Below are records with pictures. Reproduce exactly the lines from the line with "Клеммы заземления" to the line with "modèle facture musicien", inclusive, and leave each picture out.

★ ★ ★

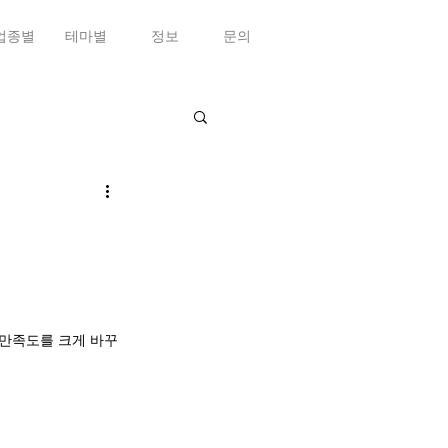
업종별
테마별
정보
문의
 만족도를 크게 바꾸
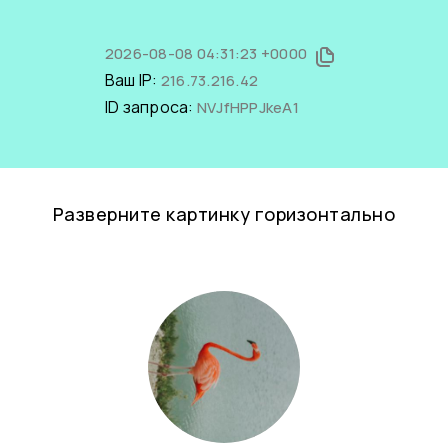
2026-08-08 04:31:23 +0000
Ваш IP:
216.73.216.42
ID запроса:
NVJfHPPJkeA1
Разверните картинку горизонтально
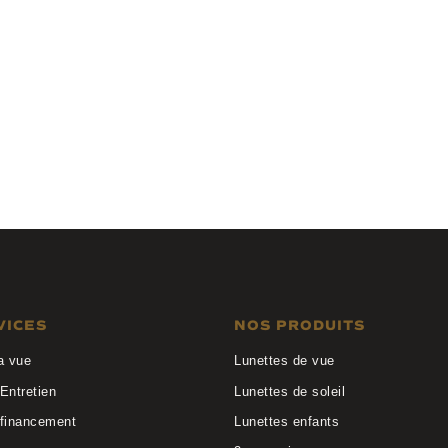
Valentin
Studio FB
3
W160 KHA
VICES
NOS PRODUITS
a vue
Lunettes de vue
Entretien
Lunettes de soleil
 financement
Lunettes enfants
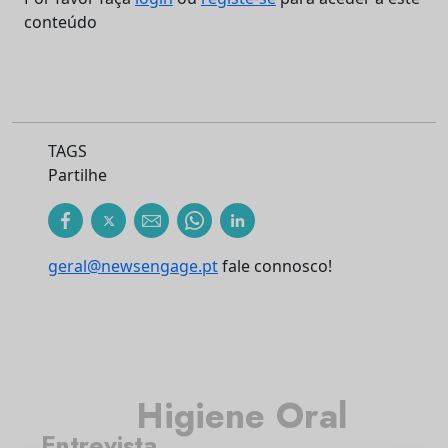
conteúdo
TAGS
Partilhe
geral@newsengage.pt
fale connosco!
Higiene Oral
Entrevista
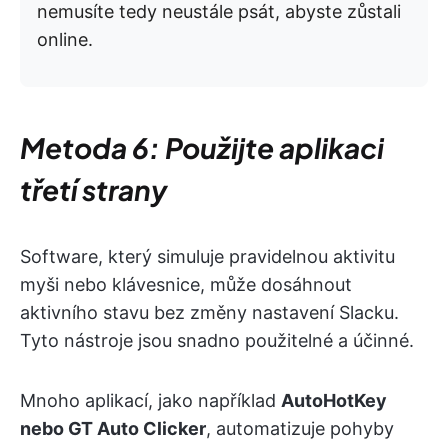
nemusíte tedy neustále psát, abyste zůstali
online.
Metoda 6: Použijte aplikaci
třetí strany
Software, který simuluje pravidelnou aktivitu
myši nebo klávesnice, může dosáhnout
aktivního stavu bez změny nastavení Slacku.
Tyto nástroje jsou snadno použitelné a účinné. ​
Mnoho aplikací, jako například
AutoHotKey
nebo GT Auto Clicker
, automatizuje pohyby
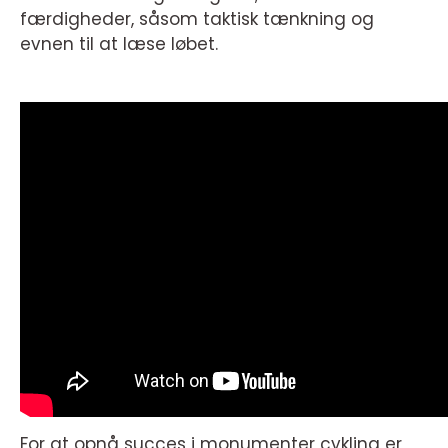
færdigheder, såsom taktisk tænkning og
evnen til at læse løbet.
For at opnå succes i monumenter cykling er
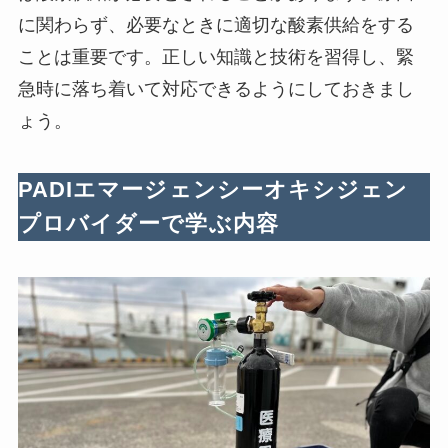
に関わらず、必要なときに適切な酸素供給をする
ことは重要です。正しい知識と技術を習得し、緊
急時に落ち着いて対応できるようにしておきまし
ょう。
PADIエマージェンシーオキシジェン
プロバイダーで学ぶ内容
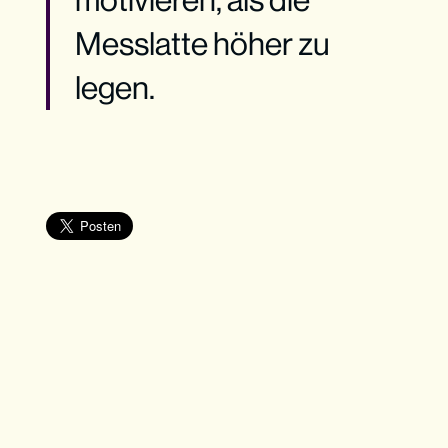
Messlatte höher zu
legen.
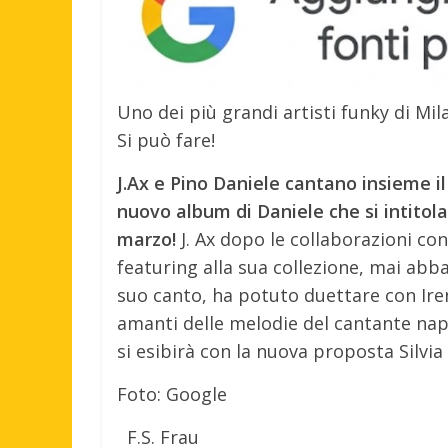
Uno dei più grandi artisti funky di Mi
Si può fare!
J.Ax e Pino Daniele cantano insieme il
nuovo album di Daniele che si intitola “
marzo!
J. Ax dopo le collaborazioni con
featuring alla sua collezione, mai abb
suo canto, ha potuto duettare con Irene 
amanti delle melodie del cantante na
si esibirà con la nuova proposta Silvia
Foto: Google
F.S. Frau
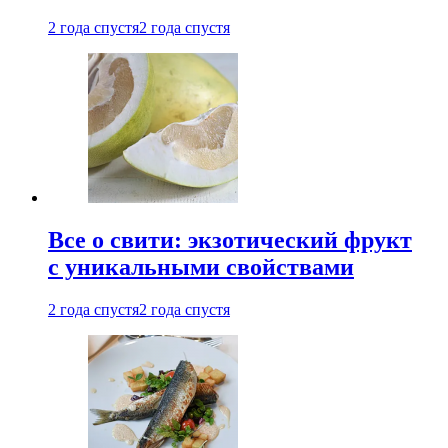
2 года спустя
2 года спустя
Все о свити: экзотический фрукт
с уникальными свойствами
2 года спустя
2 года спустя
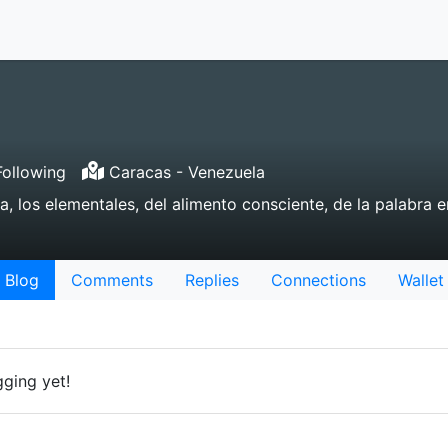
ollowing
Caracas - Venezuela
a, los elementales, del alimento consciente, de la palabra
Blog
Comments
Replies
Connections
Wallet
gging yet!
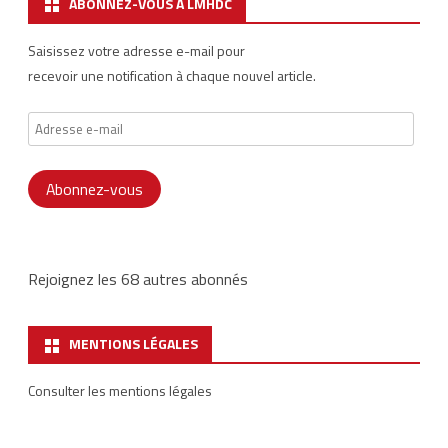
ABONNEZ-VOUS À LMHDC
Saisissez votre adresse e-mail pour
recevoir une notification à chaque nouvel article.
Adresse
e-
mail
Abonnez-vous
Rejoignez les 68 autres abonnés
MENTIONS LÉGALES
Consulter les mentions légales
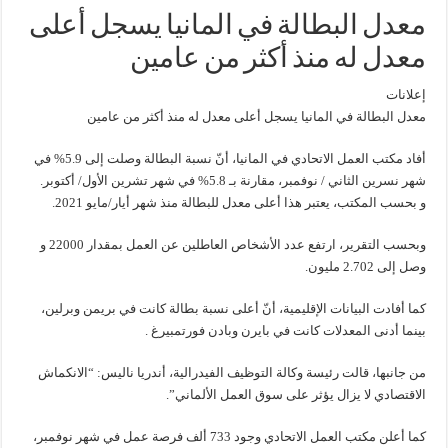
معدل البطالة في المانيا يسجل أعلى
معدل له منذ أكثر من عامين
إعلانات
معدل البطالة في المانيا يسجل أعلى معدل له منذ أكثر من عامين
أفاد مكتب العمل الاتحادي في المانيا، أنّ نسبة البطالة وصلت إلى 5.9% في
شهر نسرين الثاني / نوفمبر، مقارنة بـ 5.8% في شهر تشرين الأول/ أكتوبر.
و بحسب المكتب، يعتبر هذا أعلى معدل للبطالة منذ شهر أيار/مايو 2021.
وبحسب التقرير، ارتفع عدد الأشخاص العاطلين عن العمل بمقدار 22000 و
وصل إلى 2.702 مليون.
كما أفادت البيانات الإقليمية، أنّ أعلى نسبة بطالة كانت في بريمن وبرلين،
بينما أدنى المعدلات كانت في بايرن وبادن فورتمبيرغ .
من جانبها، قالت رئيسة وكالة التوظيف الفيدرالية، أندريا ناليس: “الانكماش
الاقتصادي لا يزال يؤثر على سوق العمل الألماني”.
كما أعلن مكتب العمل الاتحادي وجود 733 ألف فرصة عمل في شهر نوفمبر،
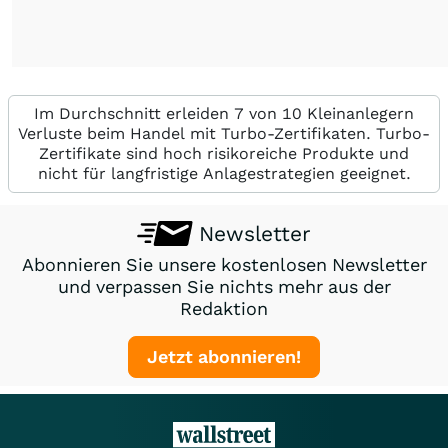
Im Durchschnitt erleiden 7 von 10 Kleinanlegern
Verluste beim Handel mit Turbo-Zertifikaten. Turbo-
Zertifikate sind hoch risikoreiche Produkte und
nicht für langfristige Anlagestrategien geeignet.
Newsletter
Abonnieren Sie unsere kostenlosen Newsletter
und verpassen Sie nichts mehr aus der
Redaktion
Jetzt abonnieren!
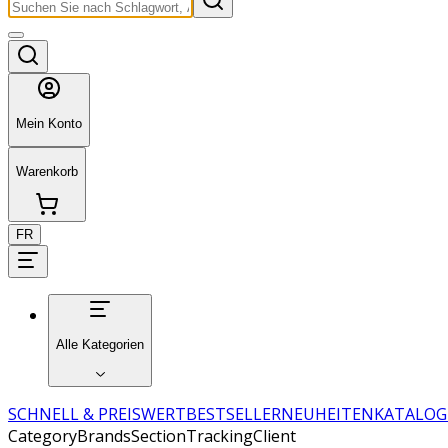
Mein Konto
Warenkorb
FR
Alle Kategorien
SCHNELL & PREISWERT
BESTSELLER
NEUHEITEN
KATALOG
CategoryBrandsSectionTrackingClient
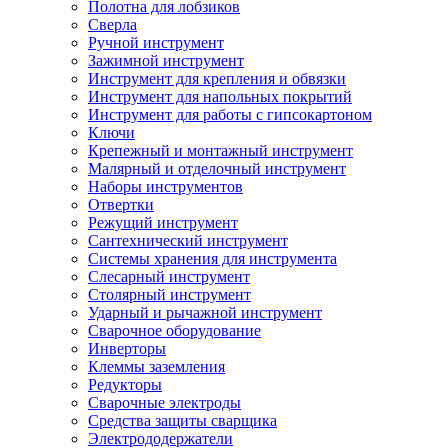
Полотна для лобзиков
Сверла
Ручной инструмент
Зажимной инструмент
Инструмент для крепления и обвязки
Инструмент для напольных покрытий
Инструмент для работы с гипсокартоном
Ключи
Крепежный и монтажный инструмент
Малярный и отделочный инструмент
Наборы инструментов
Отвертки
Режущий инструмент
Сантехнический инструмент
Системы хранения для инструмента
Слесарный инструмент
Столярный инструмент
Ударный и рычажной инструмент
Сварочное оборудование
Инверторы
Клеммы заземления
Редукторы
Сварочные электроды
Средства защиты сварщика
Электрододержатели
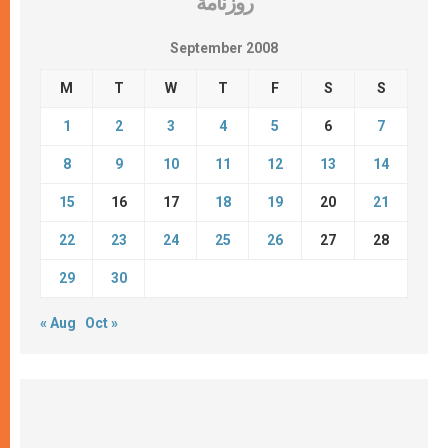
روزنامة
September 2008
M
T
W
T
F
S
S
1
2
3
4
5
6
7
8
9
10
11
12
13
14
15
16
17
18
19
20
21
22
23
24
25
26
27
28
29
30
« Aug
Oct »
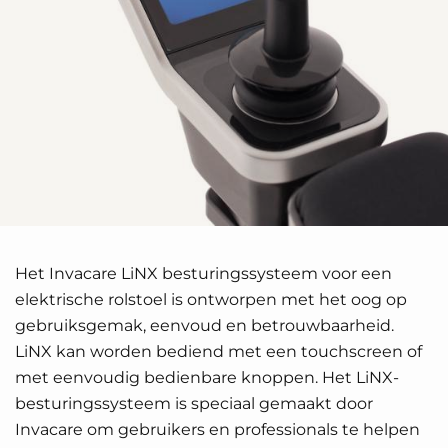
Het Invacare LiNX besturingssysteem voor een
elektrische rolstoel is ontworpen met het oog op
gebruiksgemak, eenvoud en betrouwbaarheid.
LiNX kan worden bediend met een touchscreen of
met eenvoudig bedienbare knoppen. Het LiNX-
besturingssysteem is speciaal gemaakt door
Invacare om gebruikers en professionals te helpen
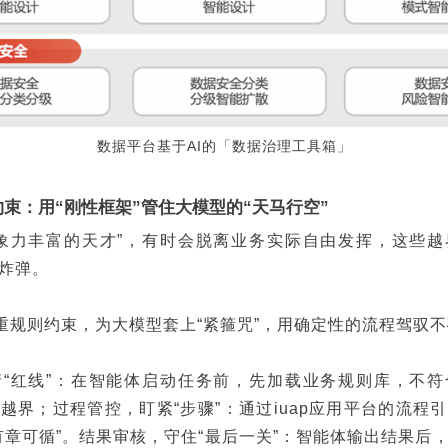
数据平台基于AI的「数据治理工具箱」
约束：用“刚性框架”管住大模型的“天马行空”
象力丰富的天才”，有时会脱离业务实际自由发挥，这些
炸弹。
三重规则约束，为大模型套上“紧箍咒”，用确定性的流程驾驭不
“红线”：在智能体启动任务前，先加载业务规则库，不
越界；过程管控，盯紧“步骤”：通过iuap应用平台的流程
有章可循”。结果审核，守住“最后一关”：智能体输出结果后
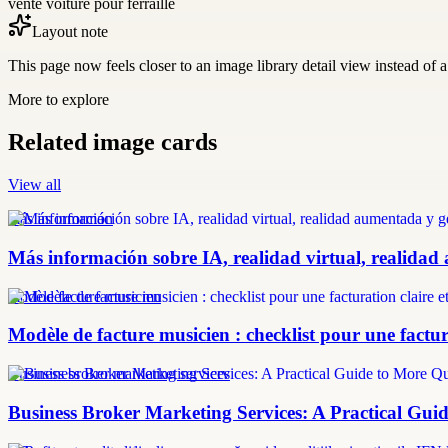
vente voiture pour ferraille
Layout note
This page now feels closer to an image library detail view instead of a 
More to explore
Related image cards
View all
más información
Más información sobre IA, realidad virtual, realidad
modèle facture musicien
Modèle de facture musicien : checklist pour une factura
Business broker marketing services
Business Broker Marketing Services: A Practical Guid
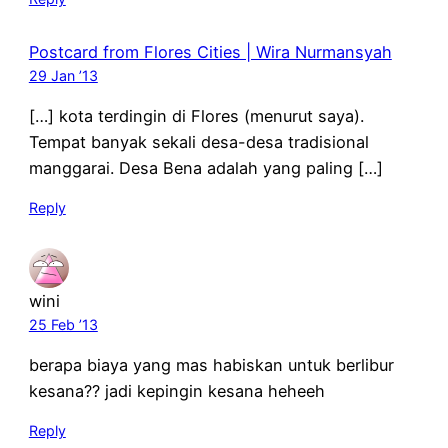
Postcard from Flores Cities | Wira Nurmansyah
29 Jan ’13
[…] kota terdingin di Flores (menurut saya).
Tempat banyak sekali desa-desa tradisional
manggarai. Desa Bena adalah yang paling […]
Reply
wini
25 Feb ’13
berapa biaya yang mas habiskan untuk berlibur
kesana?? jadi kepingin kesana heheeh
Reply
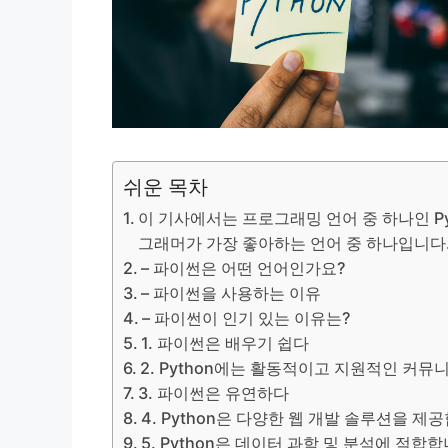
쉬운 목차
이 기사에서는 프로그래밍 언어 중 하나인 Py
그래머가 가장 좋아하는 언어 중 하나입니다. 
– 파이썬은 어떤 언어인가요?
– 파이썬을 사용하는 이유
– 파이썬이 인기 있는 이유는?
1. 파이썬은 배우기 쉽다
2. Python에는 활동적이고 지원적인 커뮤
3. 파이썬은 유연하다
4. Python은 다양한 웹 개발 솔루션을 제
5. Python은 데이터 과학 및 분석에 적합합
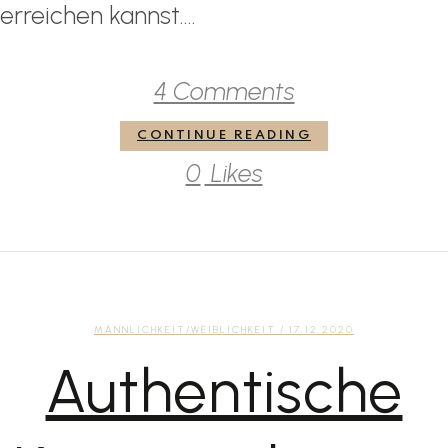
erreichen kannst....
4 Comments
CONTINUE READING
0
Likes
MÄNNLICHKEIT/WEIBLICHKEIT
/ 17.12.2020
Authentische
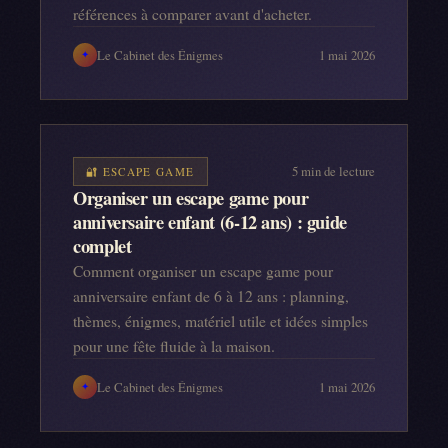
références à comparer avant d'acheter.
Le Cabinet des Énigmes
1 mai 2026
✦
5
min de lecture
🔐
ESCAPE GAME
Organiser un escape game pour
anniversaire enfant (6-12 ans) : guide
complet
Comment organiser un escape game pour
anniversaire enfant de 6 à 12 ans : planning,
thèmes, énigmes, matériel utile et idées simples
pour une fête fluide à la maison.
Le Cabinet des Énigmes
1 mai 2026
✦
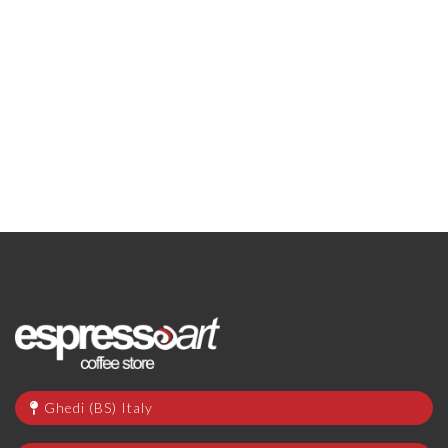
Ghedi (BS) Italy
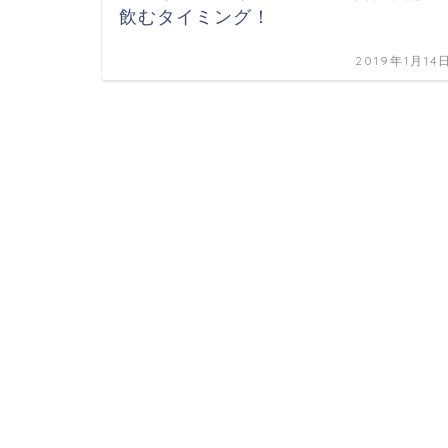
飲むタイミング！
2019年1月14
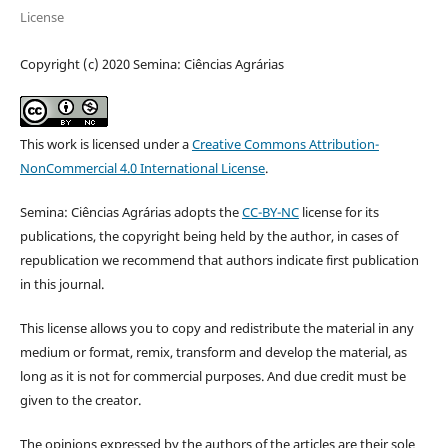
License
Copyright (c) 2020 Semina: Ciências Agrárias
This work is licensed under a
Creative Commons Attribution-
NonCommercial 4.0 International License
.
Semina: Ciências Agrárias adopts the
CC-BY-NC
license for its
publications, the copyright being held by the author, in cases of
republication we recommend that authors indicate first publication
in this journal.
This license allows you to copy and redistribute the material in any
medium or format, remix, transform and develop the material, as
long as it is not for commercial purposes. And due credit must be
given to the creator.
The opinions expressed by the authors of the articles are their sole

★ ★ ★

**Response to the task:**
Клеммы заземления
Редукторы
Сварочные электроды
Средства защиты сварщика
Электрододержатели
روزنامة
September 2008
M
T
W
T
F
S
S
1
2
3
4
5
6
7
8
9
10
11
12
13
14
15
16
17
18
19
20
21
22
23
24
25
26
27
28
29
30
« Aug
Oct »
Het Invacare LiNX besturingssysteem voor een
elektrische rolstoel is ontworpen met het oog op
gebruiksgemak, eenvoud en betrouwbaarheid.
LiNX kan worden bediend met een touchscreen of
met eenvoudig bedienbare knoppen. Het LiNX-
besturingssysteem is speciaal gemaakt door
Invacare om gebruikers en professionals te helpen
数据平台基于AI的「数据治理工具箱」
约束：用“刚性框架”管住大模型的“天马行空”
象力丰富的天才”，有时会脱离业务实际自由发挥，这些
炸弹。
三重规则约束，为大模型套上“紧箍咒”，用确定性的流程驾驭不
“红线”：在智能体启动任务前，先加载业务规则库，不
越界；过程管控，盯紧“步骤”：通过iuap应用平台的流程
有章可循”。结果审核，守住“最后一关”：智能体输出结果后
vente voiture pour ferraille
Layout note
This page now feels closer to an image library detail view instead of a 
More to explore
Related image cards
View all
más información
Más información sobre IA, realidad virtual, realidad
modèle facture musicien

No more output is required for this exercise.